*Passage shown*
━━━━

Anti-Interleukin-22-Neutralizing Antibody Attenuates Angiotensin II-Induced Cardiac Hypertrophy in Mice

1Department of Cardiology, The People’s Hospital of Guangxi Zhuang Autonomous Region, Nanning, China
2Department of Cardiology, Hubei Key Laboratory of Cardiology, Renmin Hospital of Wuhan University, Cardiovascular Research Institute, Wuhan University, Wuhan 430060, China
3Emergency & Critical Care Center, Beijing Institute of Heart, Lung, and Blood Vessel Diseases and Beijing Anzhen Hospital, Capital Medical University, Beijing 100029, China

Correspondence should be addressed to Yingzhong Lin; moc.621@nilgnohzgniy and Jun Wan; moc.621@3691nujnaw

Received 23 April 2017; Revised 5 September 2017; Accepted 12 September 2017; Published 22 November 2017

Academic Editor: Shin-ichi Yokota

Copyright © 2017 Jing Ye et al. This is an open access article distributed under the Creative Commons Attribution License, which permits unrestricted use, distribution, and reproduction in any medium, provided the original work is properly cited.

━━━━

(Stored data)
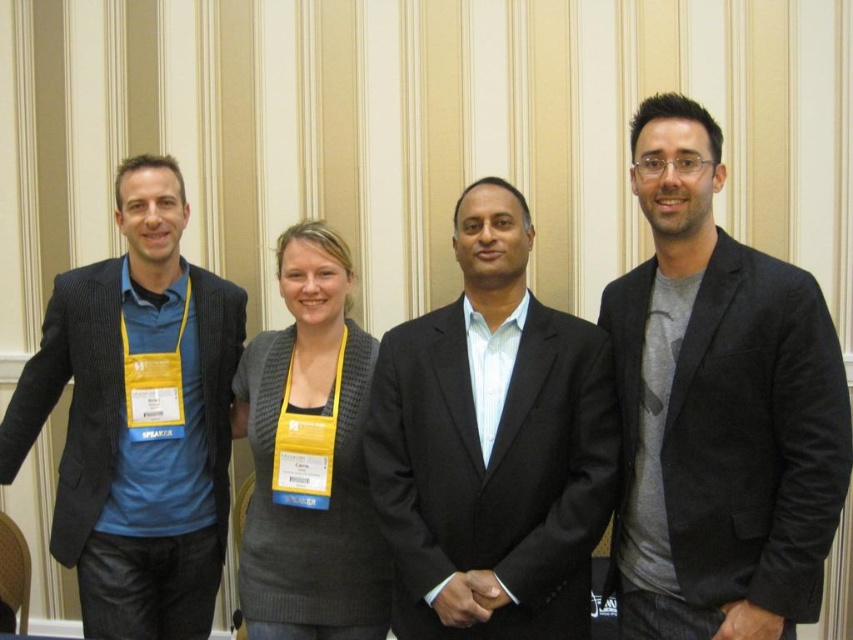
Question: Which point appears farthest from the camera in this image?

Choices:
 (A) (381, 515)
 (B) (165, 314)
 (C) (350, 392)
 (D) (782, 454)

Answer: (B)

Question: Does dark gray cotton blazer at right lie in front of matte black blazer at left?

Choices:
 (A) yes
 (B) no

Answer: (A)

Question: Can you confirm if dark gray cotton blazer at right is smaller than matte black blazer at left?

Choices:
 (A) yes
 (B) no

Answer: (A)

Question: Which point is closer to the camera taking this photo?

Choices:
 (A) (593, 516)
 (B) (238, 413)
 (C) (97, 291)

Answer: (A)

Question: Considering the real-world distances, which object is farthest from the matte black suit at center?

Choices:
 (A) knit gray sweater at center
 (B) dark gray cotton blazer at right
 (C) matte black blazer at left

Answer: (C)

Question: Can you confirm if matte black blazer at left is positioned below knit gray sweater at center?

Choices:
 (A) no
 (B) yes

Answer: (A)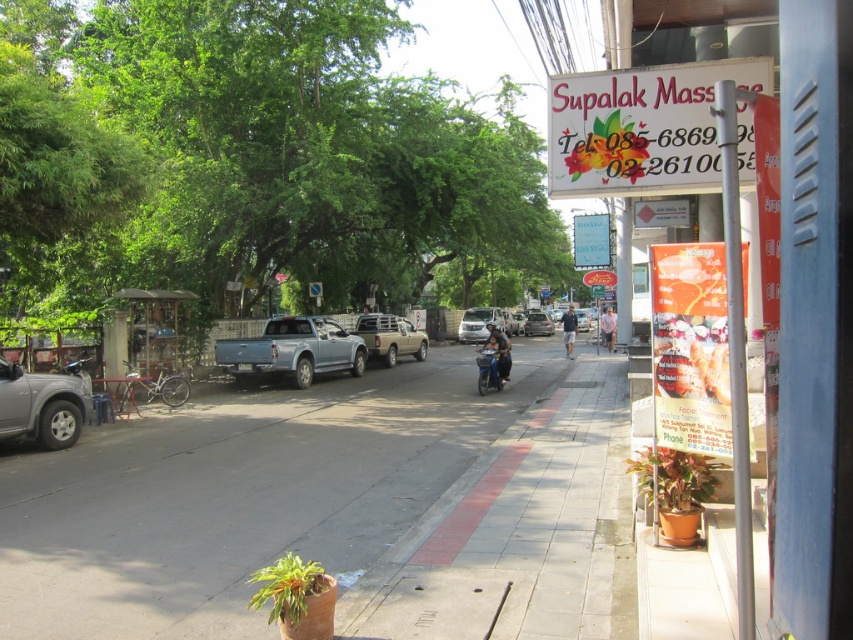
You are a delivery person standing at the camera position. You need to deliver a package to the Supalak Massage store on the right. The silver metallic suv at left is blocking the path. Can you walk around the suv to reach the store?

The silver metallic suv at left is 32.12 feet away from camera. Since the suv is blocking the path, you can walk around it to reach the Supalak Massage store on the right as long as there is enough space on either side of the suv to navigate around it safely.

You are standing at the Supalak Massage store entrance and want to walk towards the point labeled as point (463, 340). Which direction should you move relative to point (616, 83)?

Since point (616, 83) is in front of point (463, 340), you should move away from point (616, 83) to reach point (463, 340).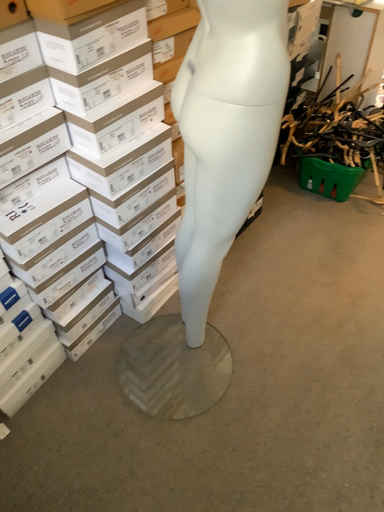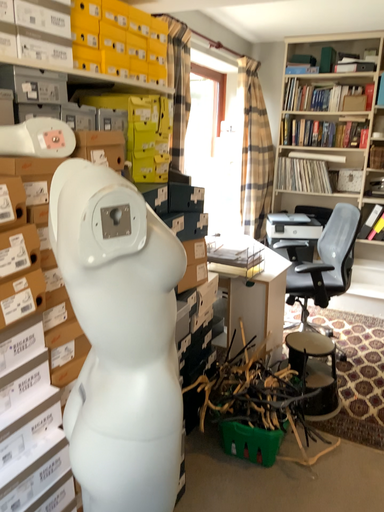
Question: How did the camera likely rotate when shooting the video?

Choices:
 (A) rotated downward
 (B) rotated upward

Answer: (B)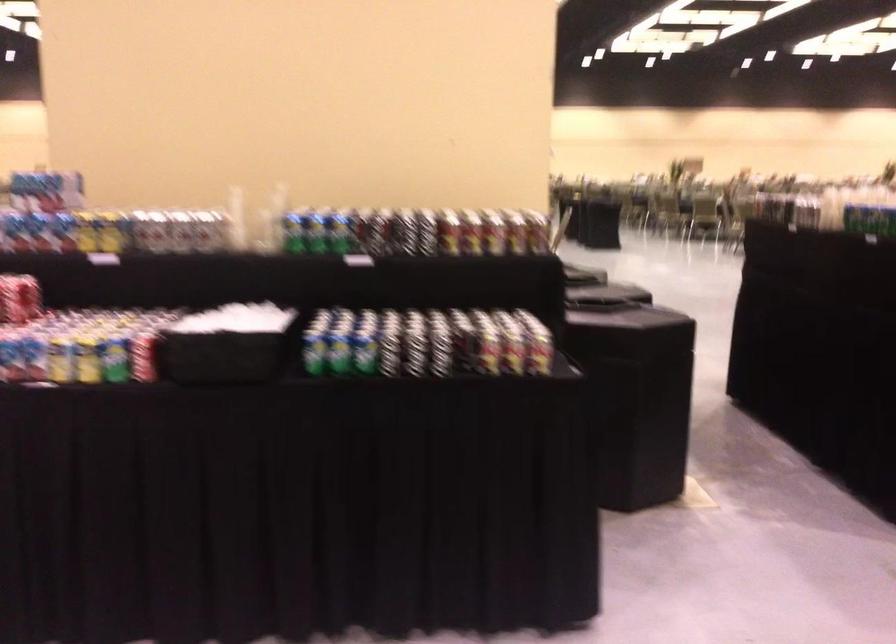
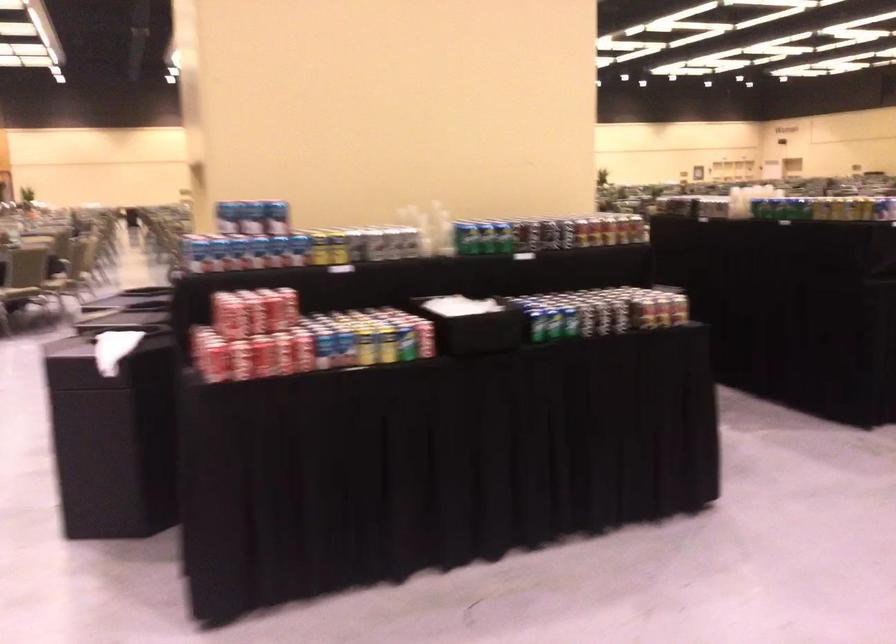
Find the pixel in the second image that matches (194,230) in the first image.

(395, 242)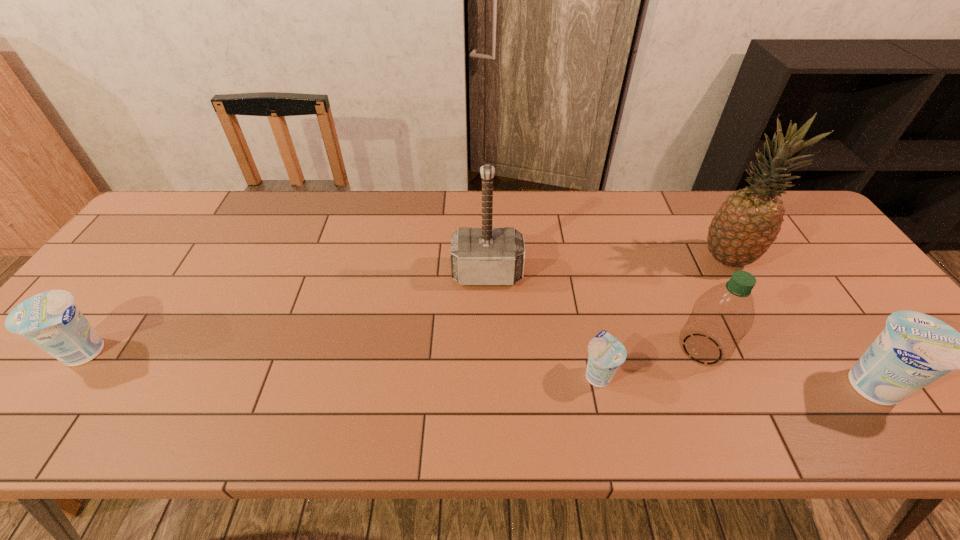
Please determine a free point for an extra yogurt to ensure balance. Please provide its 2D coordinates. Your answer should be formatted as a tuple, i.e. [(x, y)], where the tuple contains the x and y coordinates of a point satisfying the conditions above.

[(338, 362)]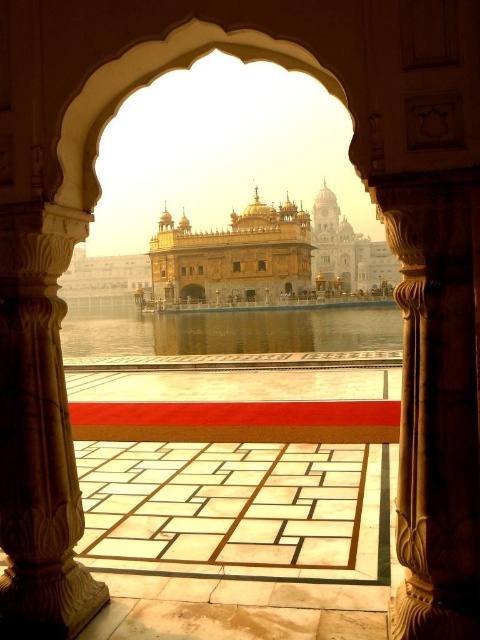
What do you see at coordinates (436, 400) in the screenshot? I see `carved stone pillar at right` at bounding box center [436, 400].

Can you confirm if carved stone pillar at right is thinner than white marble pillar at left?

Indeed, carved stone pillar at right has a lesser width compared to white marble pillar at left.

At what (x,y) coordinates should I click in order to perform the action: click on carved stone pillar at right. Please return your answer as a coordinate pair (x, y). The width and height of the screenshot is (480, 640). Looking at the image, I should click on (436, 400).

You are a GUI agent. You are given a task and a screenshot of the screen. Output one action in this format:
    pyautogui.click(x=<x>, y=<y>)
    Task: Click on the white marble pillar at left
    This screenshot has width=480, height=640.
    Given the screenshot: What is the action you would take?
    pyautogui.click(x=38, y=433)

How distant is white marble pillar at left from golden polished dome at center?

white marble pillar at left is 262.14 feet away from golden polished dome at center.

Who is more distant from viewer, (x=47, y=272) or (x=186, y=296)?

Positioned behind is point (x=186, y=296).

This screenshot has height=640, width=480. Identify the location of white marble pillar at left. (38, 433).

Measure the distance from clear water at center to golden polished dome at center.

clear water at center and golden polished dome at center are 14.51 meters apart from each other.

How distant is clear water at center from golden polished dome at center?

━━━━

*Using the information*
**a)** Using the article header, decide whether each statement agrees with it: (i) The article was accepted in September 2017. (ii) The academic editor is Yingzhong Lin. (iii) The license allows reproduction only in print. For each, answer yes or no and quote the words of the article header that decide it.
**b)** Transcribe the part of the article header starting with "Copyright © 2017" and going on through "is properly cited.".

*Answers given*
**a)**
(i) Yes: "Accepted 12 September 2017"
(ii) No: "Academic Editor: Shin-ichi Yokota"
(iii) No: "permits unrestricted use, distribution, and reproduction in any medium"

**b)**
Copyright © 2017 Jing Ye et al. This is an open access article distributed under the Creative Commons Attribution License, which permits unrestricted use, distribution, and reproduction in any medium, provided the original work is properly cited.